• Data for the task
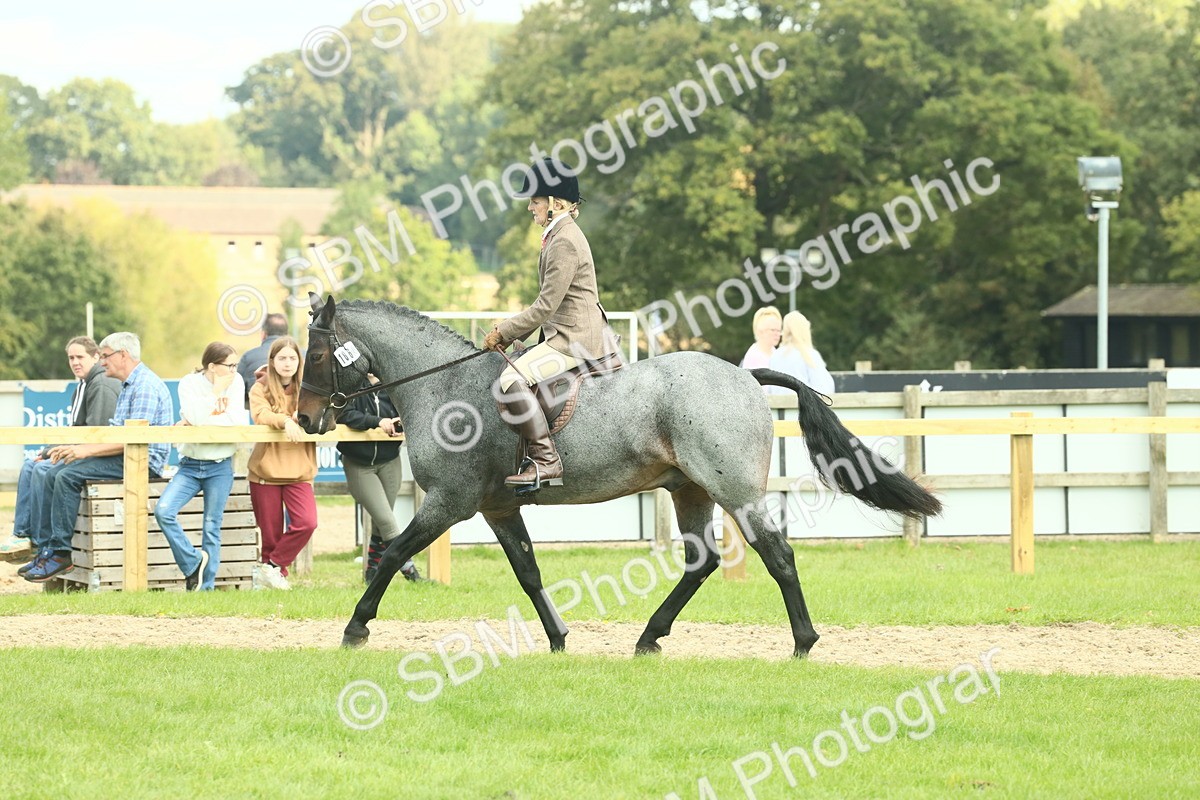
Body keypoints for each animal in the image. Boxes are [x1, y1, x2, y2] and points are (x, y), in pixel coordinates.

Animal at [296, 293, 941, 656]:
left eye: (318, 355)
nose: (304, 419)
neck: (445, 384)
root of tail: (744, 375)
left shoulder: (449, 502)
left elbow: (394, 549)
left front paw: (355, 628)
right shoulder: (498, 506)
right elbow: (528, 572)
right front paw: (558, 638)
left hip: (734, 490)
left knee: (777, 554)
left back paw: (803, 643)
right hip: (690, 490)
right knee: (701, 561)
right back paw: (649, 636)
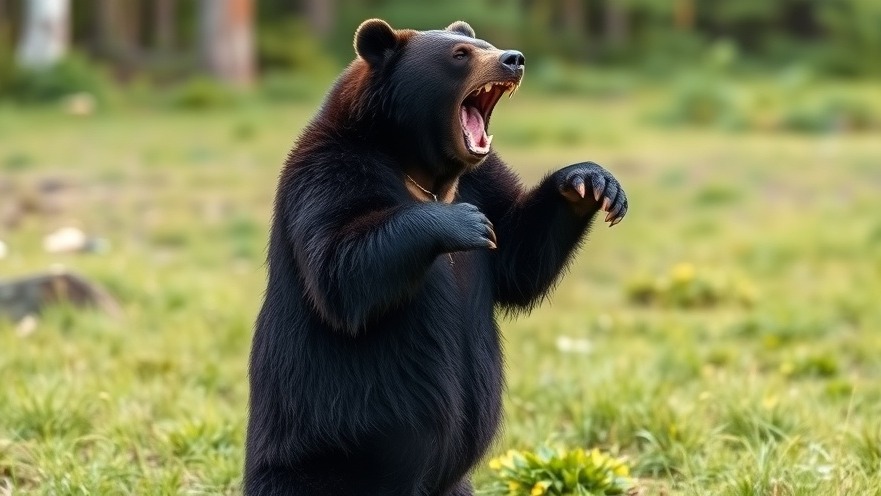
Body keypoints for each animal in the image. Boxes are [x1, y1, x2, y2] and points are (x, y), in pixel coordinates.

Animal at [244, 19, 628, 496]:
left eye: (485, 43)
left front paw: (591, 182)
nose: (514, 59)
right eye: (460, 54)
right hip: (322, 450)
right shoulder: (328, 175)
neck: (423, 169)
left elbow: (519, 257)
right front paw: (463, 223)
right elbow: (340, 273)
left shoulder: (484, 179)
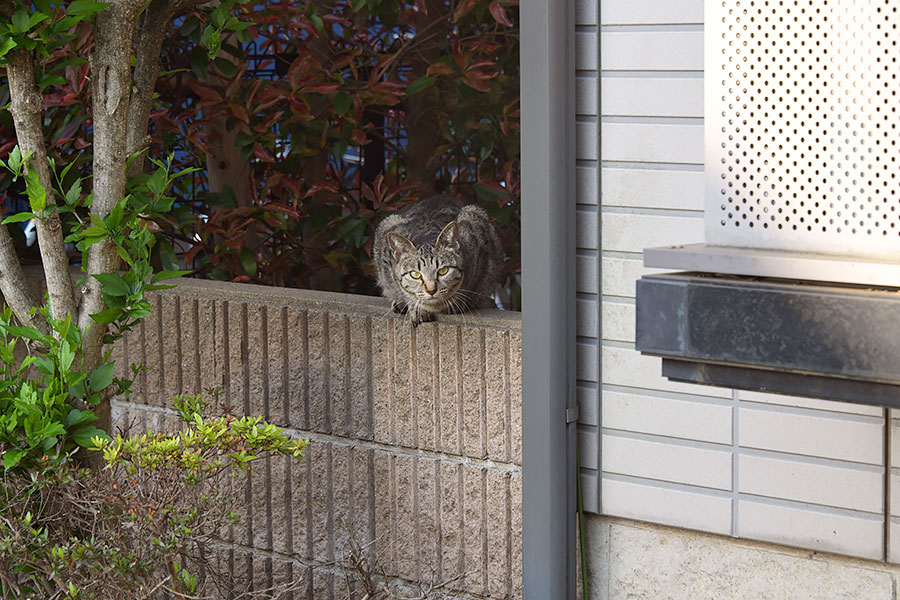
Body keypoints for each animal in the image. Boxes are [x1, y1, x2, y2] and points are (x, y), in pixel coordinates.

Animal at [370, 196, 502, 328]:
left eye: (443, 271)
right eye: (415, 274)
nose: (431, 290)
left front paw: (456, 301)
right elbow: (403, 289)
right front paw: (416, 307)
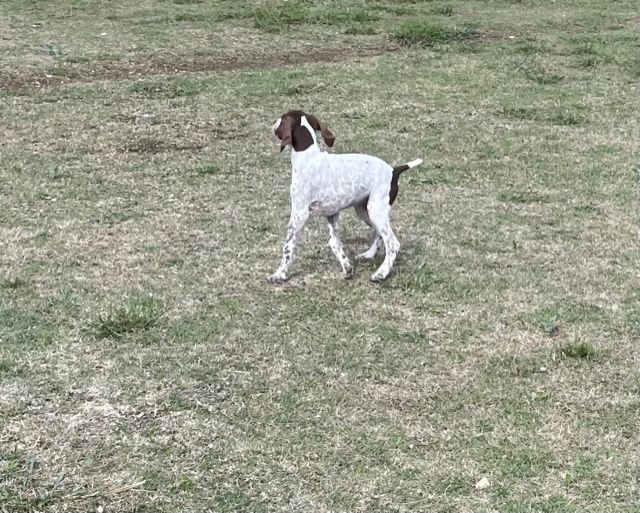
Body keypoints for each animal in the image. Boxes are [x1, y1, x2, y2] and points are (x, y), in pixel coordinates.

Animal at [268, 109, 422, 282]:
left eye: (282, 118)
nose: (273, 123)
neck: (308, 157)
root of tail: (394, 171)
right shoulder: (331, 214)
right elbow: (334, 242)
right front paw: (347, 267)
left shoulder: (299, 214)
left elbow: (288, 247)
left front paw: (280, 273)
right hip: (364, 211)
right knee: (379, 235)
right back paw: (369, 254)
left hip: (375, 210)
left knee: (392, 243)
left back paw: (381, 273)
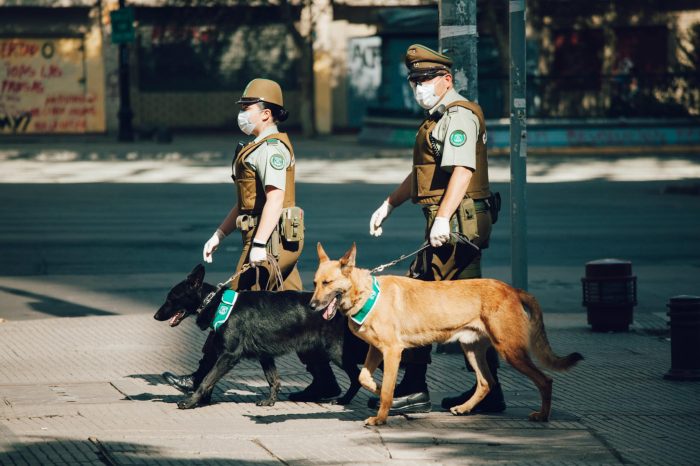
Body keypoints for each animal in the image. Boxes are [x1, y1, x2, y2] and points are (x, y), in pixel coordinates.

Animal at [154, 264, 366, 410]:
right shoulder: (264, 355)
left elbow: (207, 379)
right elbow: (274, 380)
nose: (155, 316)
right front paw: (271, 401)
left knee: (357, 378)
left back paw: (344, 400)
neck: (216, 302)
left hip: (336, 352)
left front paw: (191, 401)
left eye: (171, 298)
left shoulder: (228, 355)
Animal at [308, 244, 584, 426]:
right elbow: (366, 378)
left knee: (544, 380)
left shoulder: (393, 352)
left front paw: (381, 417)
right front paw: (380, 391)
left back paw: (543, 415)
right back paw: (465, 408)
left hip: (510, 351)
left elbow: (386, 390)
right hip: (471, 349)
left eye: (328, 283)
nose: (311, 306)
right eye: (314, 283)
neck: (367, 295)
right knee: (486, 382)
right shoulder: (376, 350)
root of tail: (513, 289)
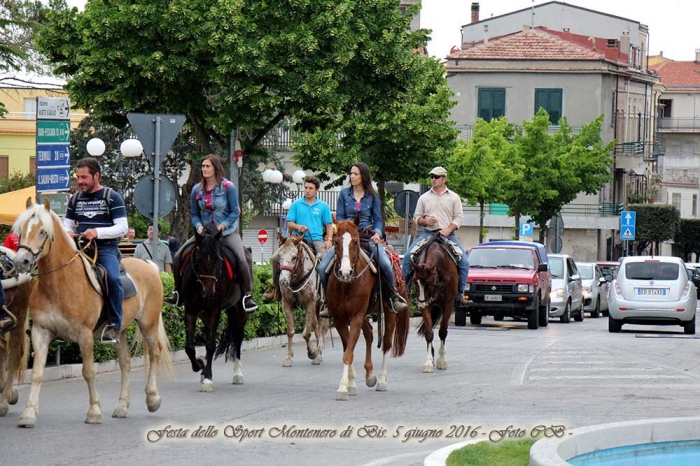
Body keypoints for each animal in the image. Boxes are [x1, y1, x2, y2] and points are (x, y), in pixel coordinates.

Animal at [12, 198, 174, 428]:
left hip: (148, 324)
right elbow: (36, 373)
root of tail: (149, 266)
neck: (59, 283)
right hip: (119, 331)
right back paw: (122, 406)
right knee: (125, 363)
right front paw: (28, 414)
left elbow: (88, 372)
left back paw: (153, 398)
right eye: (21, 229)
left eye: (43, 231)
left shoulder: (85, 336)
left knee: (155, 353)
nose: (21, 262)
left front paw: (94, 411)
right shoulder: (41, 332)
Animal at [175, 224, 249, 392]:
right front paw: (199, 366)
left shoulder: (215, 310)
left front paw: (208, 377)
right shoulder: (190, 310)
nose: (209, 293)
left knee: (238, 337)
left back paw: (238, 374)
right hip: (206, 314)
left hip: (240, 311)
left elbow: (210, 345)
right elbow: (189, 347)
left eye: (217, 259)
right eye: (198, 259)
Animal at [326, 219, 410, 400]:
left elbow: (348, 352)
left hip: (388, 312)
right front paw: (350, 384)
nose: (345, 272)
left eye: (355, 242)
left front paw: (343, 388)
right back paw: (370, 375)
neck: (346, 285)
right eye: (335, 243)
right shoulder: (339, 319)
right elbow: (347, 348)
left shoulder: (357, 316)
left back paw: (381, 381)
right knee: (370, 334)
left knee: (386, 343)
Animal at [410, 235, 460, 374]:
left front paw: (442, 361)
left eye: (429, 284)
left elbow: (442, 332)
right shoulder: (427, 306)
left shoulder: (448, 305)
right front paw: (428, 362)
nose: (420, 303)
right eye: (415, 283)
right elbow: (428, 333)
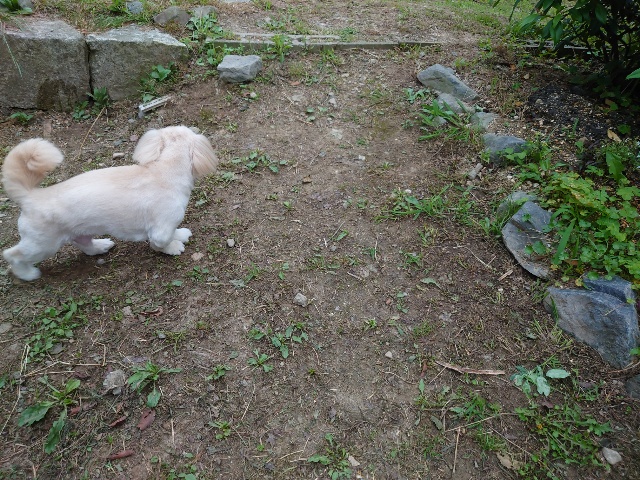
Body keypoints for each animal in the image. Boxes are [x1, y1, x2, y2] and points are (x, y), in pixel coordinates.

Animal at [2, 125, 218, 281]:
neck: (164, 171)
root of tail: (31, 196)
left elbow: (175, 231)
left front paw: (180, 234)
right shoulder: (161, 229)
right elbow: (162, 242)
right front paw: (173, 247)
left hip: (77, 232)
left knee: (82, 243)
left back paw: (100, 246)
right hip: (42, 244)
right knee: (12, 254)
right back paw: (27, 274)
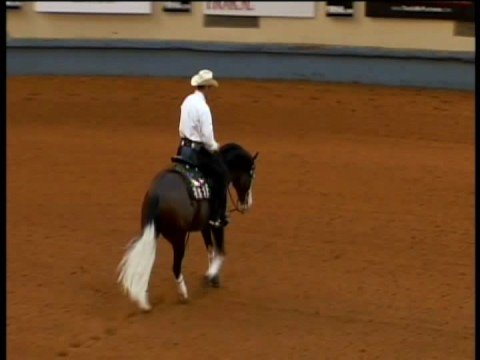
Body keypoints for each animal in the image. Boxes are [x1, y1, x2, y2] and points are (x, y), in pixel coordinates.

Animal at [116, 142, 258, 310]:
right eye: (251, 174)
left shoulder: (205, 226)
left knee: (148, 261)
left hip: (153, 233)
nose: (247, 204)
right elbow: (221, 251)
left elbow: (211, 250)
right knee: (176, 266)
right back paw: (183, 295)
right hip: (179, 239)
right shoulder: (217, 224)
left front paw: (214, 278)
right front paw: (210, 275)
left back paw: (144, 299)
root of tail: (157, 194)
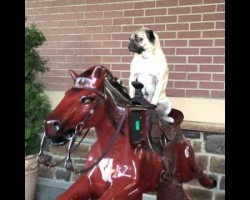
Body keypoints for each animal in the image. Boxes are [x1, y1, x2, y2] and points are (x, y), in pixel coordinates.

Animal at [37, 65, 217, 199]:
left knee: (199, 170)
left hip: (186, 168)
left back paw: (211, 182)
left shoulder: (128, 187)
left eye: (88, 99)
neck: (113, 152)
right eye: (66, 94)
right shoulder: (91, 181)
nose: (50, 125)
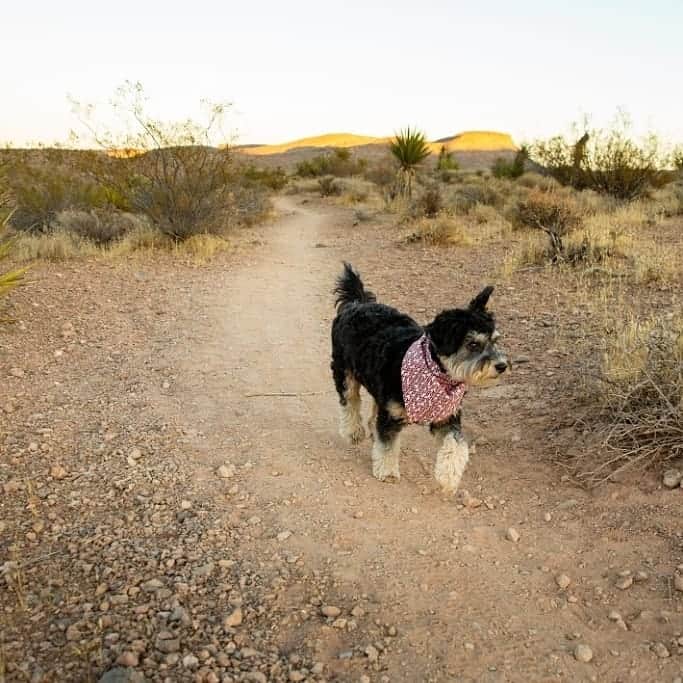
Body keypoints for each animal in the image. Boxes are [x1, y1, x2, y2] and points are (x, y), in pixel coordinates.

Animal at [332, 260, 508, 492]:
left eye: (495, 341)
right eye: (472, 344)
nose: (502, 365)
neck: (435, 372)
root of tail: (357, 303)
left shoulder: (447, 417)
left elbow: (456, 445)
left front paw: (449, 477)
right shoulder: (391, 414)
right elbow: (388, 445)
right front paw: (387, 471)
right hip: (344, 372)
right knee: (349, 401)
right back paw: (353, 431)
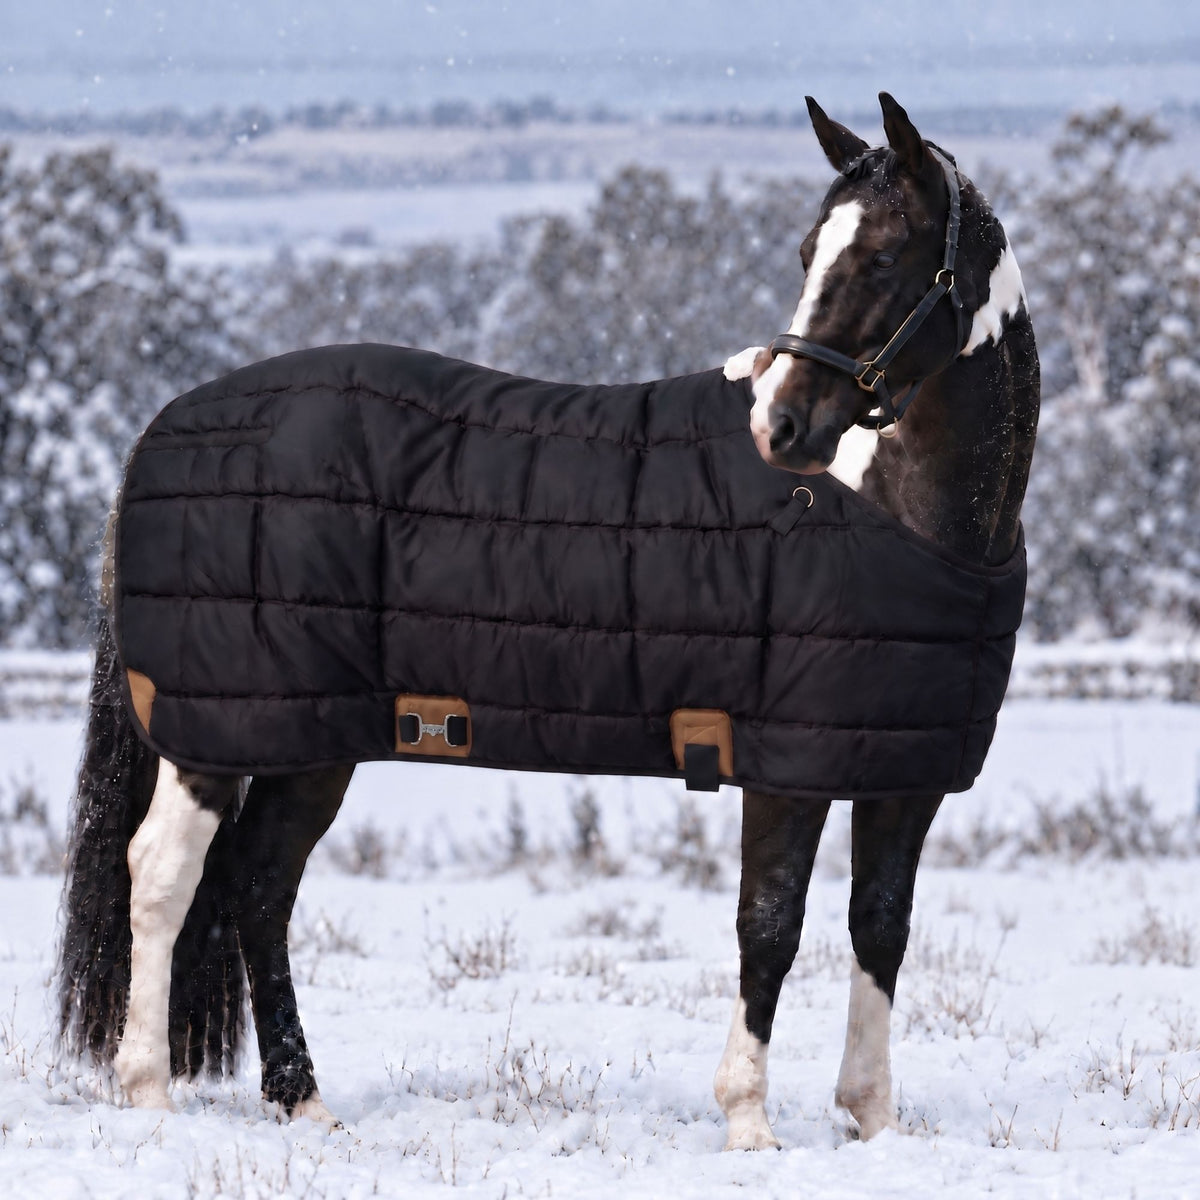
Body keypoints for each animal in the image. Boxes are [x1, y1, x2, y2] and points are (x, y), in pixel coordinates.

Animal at [56, 93, 1038, 1148]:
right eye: (813, 251)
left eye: (884, 259)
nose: (779, 429)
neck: (889, 509)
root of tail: (164, 430)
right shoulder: (789, 765)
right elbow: (769, 926)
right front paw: (749, 1124)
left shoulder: (903, 771)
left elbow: (879, 928)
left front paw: (872, 1119)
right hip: (219, 732)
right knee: (163, 874)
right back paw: (150, 1094)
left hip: (310, 741)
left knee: (258, 883)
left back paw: (302, 1101)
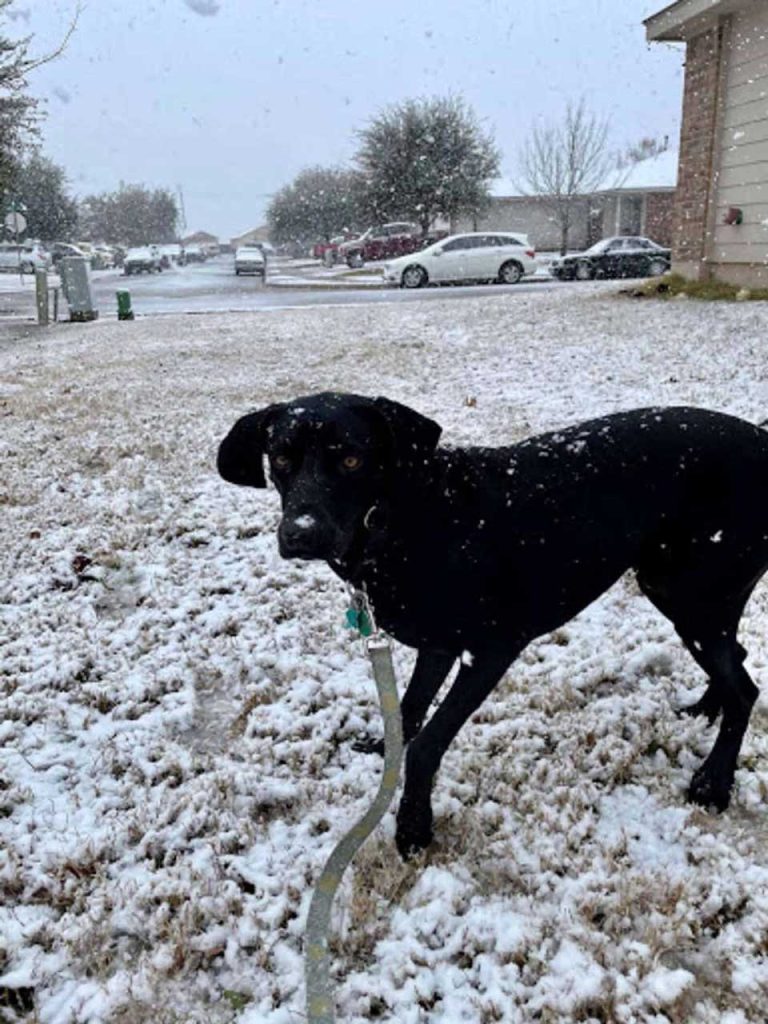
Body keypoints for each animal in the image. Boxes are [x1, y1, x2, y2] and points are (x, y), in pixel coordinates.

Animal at [217, 391, 768, 856]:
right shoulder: (438, 644)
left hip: (690, 593)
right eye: (281, 459)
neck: (410, 519)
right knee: (734, 661)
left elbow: (427, 744)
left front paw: (413, 826)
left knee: (745, 689)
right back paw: (705, 710)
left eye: (351, 459)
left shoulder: (492, 650)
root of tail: (761, 441)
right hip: (695, 593)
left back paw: (714, 782)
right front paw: (384, 748)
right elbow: (410, 708)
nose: (300, 534)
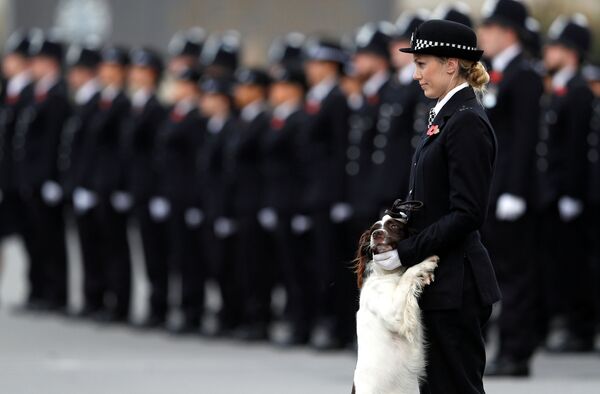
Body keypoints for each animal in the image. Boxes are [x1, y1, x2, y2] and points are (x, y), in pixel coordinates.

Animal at [350, 202, 438, 392]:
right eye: (374, 228)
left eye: (394, 226)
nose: (376, 234)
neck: (389, 274)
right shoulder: (393, 314)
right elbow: (408, 276)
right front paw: (425, 263)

• What is being asked
Could you transcribe exactly the entries above, but only the lines from the one with "right knee: (379, 235)" through the one with "root of tail: (149, 266)", and without pictures?

• Task answer
right knee: (379, 235)
right back paw: (369, 254)
left hip: (375, 210)
left knee: (392, 243)
left back paw: (381, 273)
Body keypoints for each animal in the image. Boxes are [x1, y1, x2, y2] and points are (x, y), in pixel coordinates.

Animal at [154, 264, 366, 410]:
right shoulder: (264, 355)
left elbow: (207, 379)
right elbow: (274, 380)
nose: (155, 316)
right front paw: (271, 401)
left knee: (357, 378)
left back paw: (344, 400)
neck: (216, 302)
left hip: (336, 352)
left front paw: (191, 401)
left eye: (171, 298)
left shoulder: (228, 355)
Animal at [308, 244, 584, 426]:
right elbow: (366, 378)
left knee: (544, 380)
left shoulder: (393, 352)
left front paw: (381, 417)
right front paw: (380, 391)
left back paw: (543, 415)
right back paw: (465, 408)
left hip: (510, 351)
left elbow: (386, 390)
right hip: (471, 349)
left eye: (328, 283)
nose: (311, 306)
right eye: (314, 283)
neck: (367, 295)
right knee: (486, 382)
right shoulder: (376, 350)
root of tail: (513, 289)
Body keypoints for each animal in the image. Boxes are [x1, y1, x2, y2] and points are (x, y), in pixel coordinates.

Animal at [12, 198, 174, 428]:
left hip: (148, 324)
right elbow: (36, 373)
root of tail: (149, 266)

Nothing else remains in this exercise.